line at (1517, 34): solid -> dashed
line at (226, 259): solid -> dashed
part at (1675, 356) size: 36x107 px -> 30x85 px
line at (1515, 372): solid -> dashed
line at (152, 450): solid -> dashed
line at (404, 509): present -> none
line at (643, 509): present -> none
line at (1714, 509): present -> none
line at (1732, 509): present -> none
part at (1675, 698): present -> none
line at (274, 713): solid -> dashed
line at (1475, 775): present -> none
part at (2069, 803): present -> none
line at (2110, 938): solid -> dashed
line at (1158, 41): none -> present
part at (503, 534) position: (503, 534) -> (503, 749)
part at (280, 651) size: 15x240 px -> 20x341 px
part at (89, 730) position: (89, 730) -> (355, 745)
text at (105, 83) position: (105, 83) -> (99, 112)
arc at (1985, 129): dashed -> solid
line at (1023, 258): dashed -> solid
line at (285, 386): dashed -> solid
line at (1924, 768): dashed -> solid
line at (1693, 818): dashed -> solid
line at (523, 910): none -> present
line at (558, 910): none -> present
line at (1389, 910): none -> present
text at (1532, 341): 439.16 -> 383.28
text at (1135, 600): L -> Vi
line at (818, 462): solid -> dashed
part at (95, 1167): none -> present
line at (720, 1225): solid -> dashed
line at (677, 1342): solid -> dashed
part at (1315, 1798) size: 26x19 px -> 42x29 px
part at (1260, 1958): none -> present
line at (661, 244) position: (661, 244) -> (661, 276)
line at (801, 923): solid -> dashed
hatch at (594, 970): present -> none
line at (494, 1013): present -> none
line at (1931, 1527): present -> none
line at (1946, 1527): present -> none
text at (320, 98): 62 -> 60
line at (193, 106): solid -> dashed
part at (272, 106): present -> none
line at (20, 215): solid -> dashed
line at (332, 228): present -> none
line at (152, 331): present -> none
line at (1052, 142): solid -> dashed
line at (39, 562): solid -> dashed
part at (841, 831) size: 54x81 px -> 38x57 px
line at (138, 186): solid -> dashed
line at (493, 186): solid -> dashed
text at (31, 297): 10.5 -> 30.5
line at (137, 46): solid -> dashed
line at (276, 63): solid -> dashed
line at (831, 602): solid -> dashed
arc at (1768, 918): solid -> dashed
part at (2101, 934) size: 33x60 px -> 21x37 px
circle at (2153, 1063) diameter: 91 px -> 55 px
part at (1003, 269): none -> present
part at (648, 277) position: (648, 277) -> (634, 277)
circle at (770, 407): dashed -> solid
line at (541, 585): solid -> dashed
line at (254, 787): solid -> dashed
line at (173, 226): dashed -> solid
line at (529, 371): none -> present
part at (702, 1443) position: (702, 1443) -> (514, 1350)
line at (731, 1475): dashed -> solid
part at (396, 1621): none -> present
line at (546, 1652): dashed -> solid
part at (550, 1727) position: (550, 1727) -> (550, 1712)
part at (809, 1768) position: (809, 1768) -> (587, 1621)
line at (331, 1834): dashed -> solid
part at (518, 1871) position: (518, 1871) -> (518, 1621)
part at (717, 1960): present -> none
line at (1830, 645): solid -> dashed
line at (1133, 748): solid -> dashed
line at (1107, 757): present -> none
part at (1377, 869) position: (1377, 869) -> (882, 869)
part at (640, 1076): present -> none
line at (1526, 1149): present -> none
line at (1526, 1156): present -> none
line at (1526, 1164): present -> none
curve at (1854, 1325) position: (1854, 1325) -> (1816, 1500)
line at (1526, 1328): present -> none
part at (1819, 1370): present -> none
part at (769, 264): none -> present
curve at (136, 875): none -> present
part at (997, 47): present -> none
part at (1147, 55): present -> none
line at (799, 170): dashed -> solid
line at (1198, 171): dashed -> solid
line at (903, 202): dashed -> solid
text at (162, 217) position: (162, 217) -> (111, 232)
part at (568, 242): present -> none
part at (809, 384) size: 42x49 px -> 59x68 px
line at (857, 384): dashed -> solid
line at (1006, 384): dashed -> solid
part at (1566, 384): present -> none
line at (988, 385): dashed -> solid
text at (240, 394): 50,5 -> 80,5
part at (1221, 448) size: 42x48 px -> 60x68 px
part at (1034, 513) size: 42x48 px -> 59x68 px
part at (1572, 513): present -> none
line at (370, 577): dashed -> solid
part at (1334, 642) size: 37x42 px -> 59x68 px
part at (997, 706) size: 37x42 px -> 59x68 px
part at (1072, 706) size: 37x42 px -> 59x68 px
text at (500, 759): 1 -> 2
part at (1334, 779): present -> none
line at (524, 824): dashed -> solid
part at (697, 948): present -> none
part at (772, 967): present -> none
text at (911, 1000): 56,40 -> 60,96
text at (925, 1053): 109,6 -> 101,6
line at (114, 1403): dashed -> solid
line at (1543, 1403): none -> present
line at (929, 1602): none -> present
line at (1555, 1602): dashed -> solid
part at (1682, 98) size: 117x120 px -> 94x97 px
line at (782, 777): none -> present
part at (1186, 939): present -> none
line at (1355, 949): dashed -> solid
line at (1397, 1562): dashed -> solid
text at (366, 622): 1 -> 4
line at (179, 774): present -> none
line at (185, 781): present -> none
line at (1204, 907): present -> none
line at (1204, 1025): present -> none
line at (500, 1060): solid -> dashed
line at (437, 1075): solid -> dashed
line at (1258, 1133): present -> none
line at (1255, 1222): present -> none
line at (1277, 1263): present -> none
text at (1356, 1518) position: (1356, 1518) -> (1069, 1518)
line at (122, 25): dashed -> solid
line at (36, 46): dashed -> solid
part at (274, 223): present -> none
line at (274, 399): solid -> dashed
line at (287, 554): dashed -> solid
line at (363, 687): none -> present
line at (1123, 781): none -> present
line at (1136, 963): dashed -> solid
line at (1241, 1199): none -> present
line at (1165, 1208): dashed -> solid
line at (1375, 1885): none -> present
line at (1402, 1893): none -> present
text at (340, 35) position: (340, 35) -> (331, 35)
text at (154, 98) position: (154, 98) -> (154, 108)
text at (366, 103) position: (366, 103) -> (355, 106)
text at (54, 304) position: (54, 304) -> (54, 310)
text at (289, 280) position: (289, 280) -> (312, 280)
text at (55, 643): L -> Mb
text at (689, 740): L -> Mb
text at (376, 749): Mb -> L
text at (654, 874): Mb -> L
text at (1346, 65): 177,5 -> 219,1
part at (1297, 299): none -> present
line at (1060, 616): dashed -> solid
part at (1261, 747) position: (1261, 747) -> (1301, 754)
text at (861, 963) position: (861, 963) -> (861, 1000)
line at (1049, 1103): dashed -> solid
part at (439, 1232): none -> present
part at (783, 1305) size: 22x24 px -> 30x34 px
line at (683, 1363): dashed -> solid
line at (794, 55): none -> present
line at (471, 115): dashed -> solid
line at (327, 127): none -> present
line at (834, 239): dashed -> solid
==*==
• _WHAT YOU ARE ASKED TO DO_
Pick out every line of the records above that contains the word "circle", and copy each one.

• _TASK SOLUTION_
circle at (2153, 1063) diameter: 91 px -> 55 px
circle at (770, 407): dashed -> solid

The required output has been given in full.